The challenge for the politicians contending for our votes is to explain what structural policy changes they offer to deal with this structural problem.
So the question about which is the more pressing issue, too much debt or not enough jobs, and whether the times call for austerity or more stimulus, is far from rhetorical.
Bill Gross is interesting on this point. He is the co-founder and chief investment officer of Pimco, one of the biggest fund managers in the world with more than $1 trillion entrusted to it.
The investment question of the day, he says in a recent commentary, should be: "Can you solve a debt crisis with more debt?"
Since 2008 policymakers have been proceeding on the basis that the answer is yes.
Central banks slashed interest rates to encourage more borrowing, and governments have resorted to deficit spending on a scale that has pushed public debt through the roof.
Such policies make sense if, and only if, they generate growth.
But Gross argues that the relative lack of growth of the past few years in developed economies is structural rather than cyclical and resistant to the traditional remedies of stimulative monetary and fiscal policy.
The factors he cites are globalisation, technological innovation and demographic change.
Consider how much the world economy has expanded over the past 20 years, with China and the Soviet bloc abandoning communism and India abandoning its post-colonial doctrine of autarky.
Globalisation has opened access to cheap labour elsewhere.
New Zealanders who have to compete with that are on a hiding to nothing.
The challenge for politicians is therefore: what are you doing or would you do to lift education and skills?
Twenty years ago, most people had not even heard of the internet.
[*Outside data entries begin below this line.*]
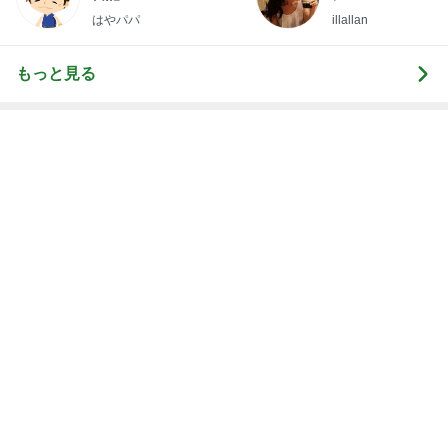
はやパパ
illallan
もっと見る
もったいないから食べた補食の残り
Amebaトピックス
1日前
焼肉きんぐで暴食し増えた500g
Amebaトピックス
1日前
急遽決めた箱根と三嶋大社への旅行
Amebaトピックス
21時間前
次世代掃除機がやってきた！！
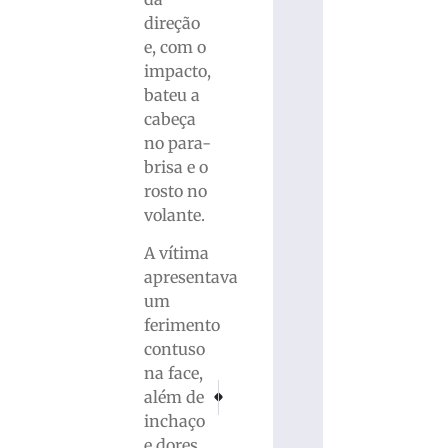
direção
e, com o
impacto,
bateu a
cabeça
no para-
brisa e o
rosto no
volante.
A vítima
apresentava
um
ferimento
contuso
na face,
PRÓXIMO
ANTERIOR
além de
Motorista bêbado invade pista e causa colisão
Colisão entre dois Ford Ka mobiliza 
inchaço
e dores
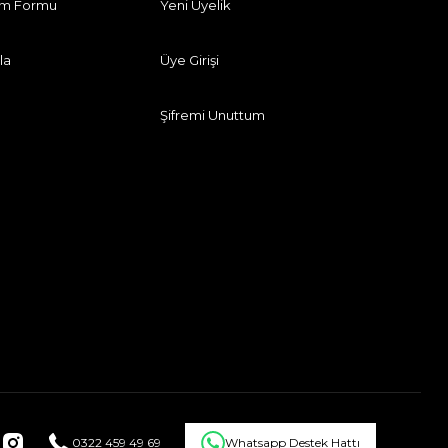
rim Formu
Yeni Üyelik
la
Üye Girişi
Şifremi Unuttum
0322 459 49 69
Whatsapp Destek Hattı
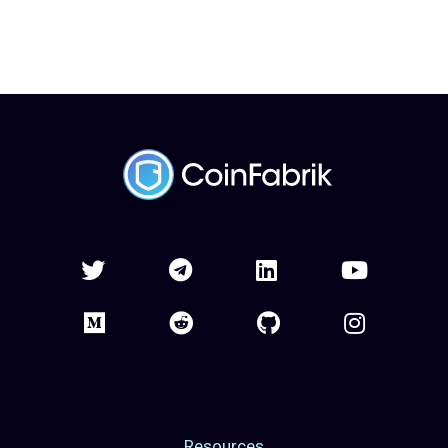
Resources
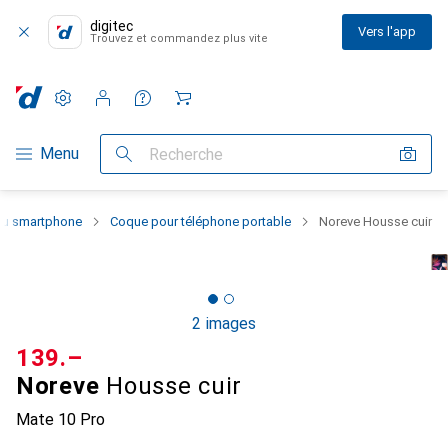
digitec
Vers l'app
Trouvez et commandez plus vite
Paramètres
Compte client
Listes de comparaison
Listes d'envies
Panier
Navigation par catégorie
Menu
Recherche
 du smartphone
Coque pour téléphone portable
Noreve Housse cuir
2 images
CHF
139.–
Noreve
Housse cuir
Mate 10 Pro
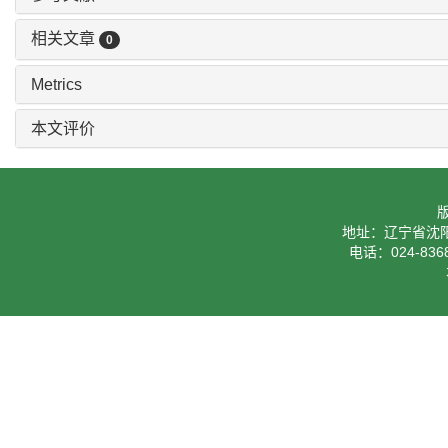
相关文章
0
Metrics
本文评价
地址：辽宁省沈阳
电话：024-8368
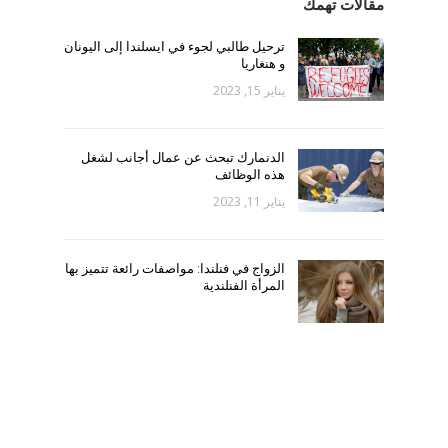
مقالات تهمك
ترحيل طالبي لجوء في ايسلندا إلى اليونان
و هنغاريا
يناير 15, 2023
الدنمارك تبحث عن عمال أجانب لشغل
هذه الوظائف
يناير 11, 2023
الزواج في فنلندا: مواصفات رائعة تتميز بها
المرأة الفنلندية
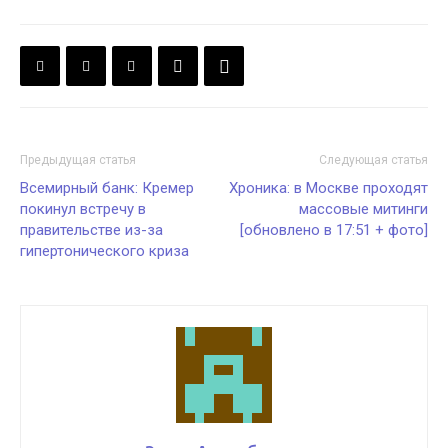
Предыдущая статья
Следующая статья
Всемирный банк: Кремер
Хроника: в Москве проходят
покинул встречу в
массовые митинги
правительстве из-за
[обновлено в 17:51 + фото]
гипертонического криза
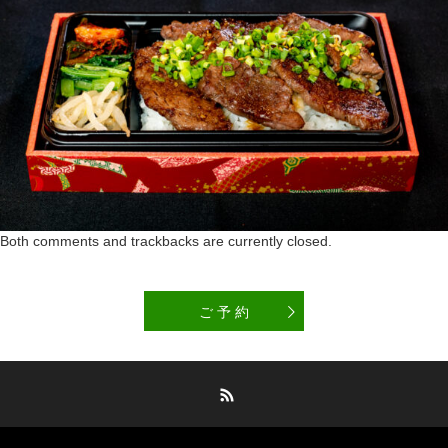
Both comments and trackbacks are currently closed.
ご 予 約
RSS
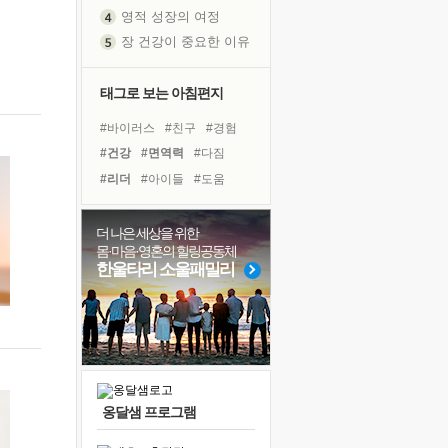
영적 성장의 여정
장 건강이 중요한 이유
신의 음성을 듣는다
흙이 된 몸으로 출근하는 여자
태그로 보는 아침편지
극과 극의 양 끝단
#바이러스
#친구
#경험
내가 '나다움'을 찾는 길
#건강
#면역력
#다짐
피해 갈 수 없는 사건들
#리더
#아이들
#도움
처음 손을 잡았던 날
#위기
#사람
#비전캠프
꿈이 실제가 되는 것
#선택
#명상
#유튜브
더 나은 세상을 위한
'말 타는 법'을 먼저
몸·마음·영혼의 힐링공동체
#계획
#독서
#힐링
#삶
아픈 아버지를 위한 공간 설계
한울타리 소울패밀리
#희망
#극복
#링컨학교
졸업식 사진을 보며
#나눔
#독서캠프
극심한 변비, 어깨결림, 수면 장애
보고 싶은 어머니
마음이 멈춰 버린 곳
유년 시절의 부산 영도 바다
옹달샘 프로그램
못된 꼰대들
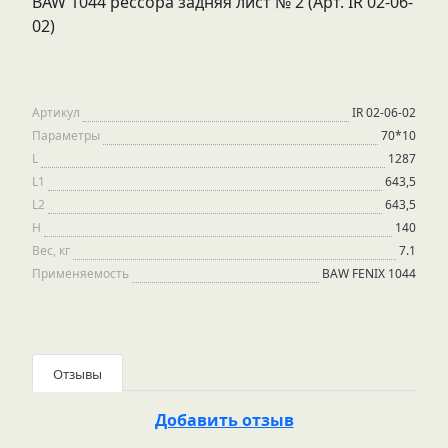
BAW 1044 рессора задняя лист № 2 (Арт. IR 02-06-
02)
Артикул
IR 02-06-02
Параметры
70*10
L
1287
L1
643,5
L2
643,5
H
140
Вес, кг
7.1
Применяемость
BAW FENIX 1044
Отзывы
Добавить отзыв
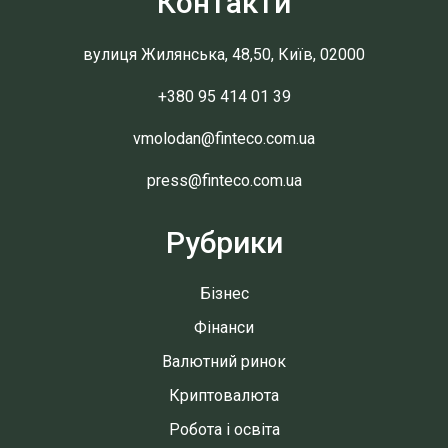
Контакти
вулиця Жилянська, 48,50, Київ, 02000
+380 95 414 01 39
vmolodan@finteco.com.ua
press@finteco.com.ua
Рубрики
Бізнес
Фінанси
Валютний ринок
Криптовалюта
Робота і освіта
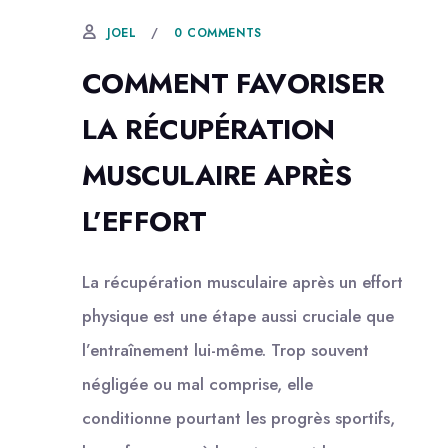
0 COMMENTS
JOEL
COMMENT FAVORISER
LA RÉCUPÉRATION
MUSCULAIRE APRÈS
L’EFFORT
La récupération musculaire après un effort
physique est une étape aussi cruciale que
l’entraînement lui-même. Trop souvent
négligée ou mal comprise, elle
conditionne pourtant les progrès sportifs,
Now the revolution in information and communications technology, liberating as it may be in many respects, is challenging the traditional business models in all sorts of industries, from retailing and entertainment to newspapers.
The challenge for politicians is therefore: what are your policies to foster innovation and the commercialisation thereof?
Twenty years ago even the oldest of the babyboomers still had 20 years of their working lives ahead of them.
Now, as Gross puts it: "If boomers are starting to retire or at least plan more seriously for retirement, why will lower interest rates cause them to spend more?"
On the contrary, low interest rates may encourage them to save more to compensate for lower-yielding nest eggs.
The challenge for our politicians is therefore to explain what they would do to ensure a larger pool of savings gets to irrigate job-rich and export-focused investment in this country.
ASSET POLICY WON'T SHIFT BOTTOM LINE
The fishiest of the red herrings in this election's debate are the claims both major parties are making about the fiscal impact of their preferred policies on state asset sales.
National highlights the fact that every dollar it gets from selling down its stake in the four state-owned energy companies and Air New Zealand is a dollar less it has to borrow.
Labour highlights the fact that by maintaining the status quo it would not be diluting the Government's share of their future dividend streams.
What these shares are worth is the present value of the future income they will deliver, adjusted for risk.
If they are sold at a fair price and the Crown's borrowing requirement reduced by the same amount, it will shrink both sides of the balance sheet, assets and liabilities, by the same amount.
There is a world of difference between reducing debt that way and doing it the hard, old-fashioned way by curbing spending.
It will neither strengthen nor weaken the Crown's financial position.
Equally, retaining the assets and keeping the dividend flow intact entails correspondingly more debt and a higher interest bill. Both revenue and expenditure (which includes finance costs) will be higher.
Again, broadly, it is a wash.
There are, of course, all sorts of other reasons why you might want to partially sell, or to keep, the SOEs.
But the impact on the Government's finances is not one of them.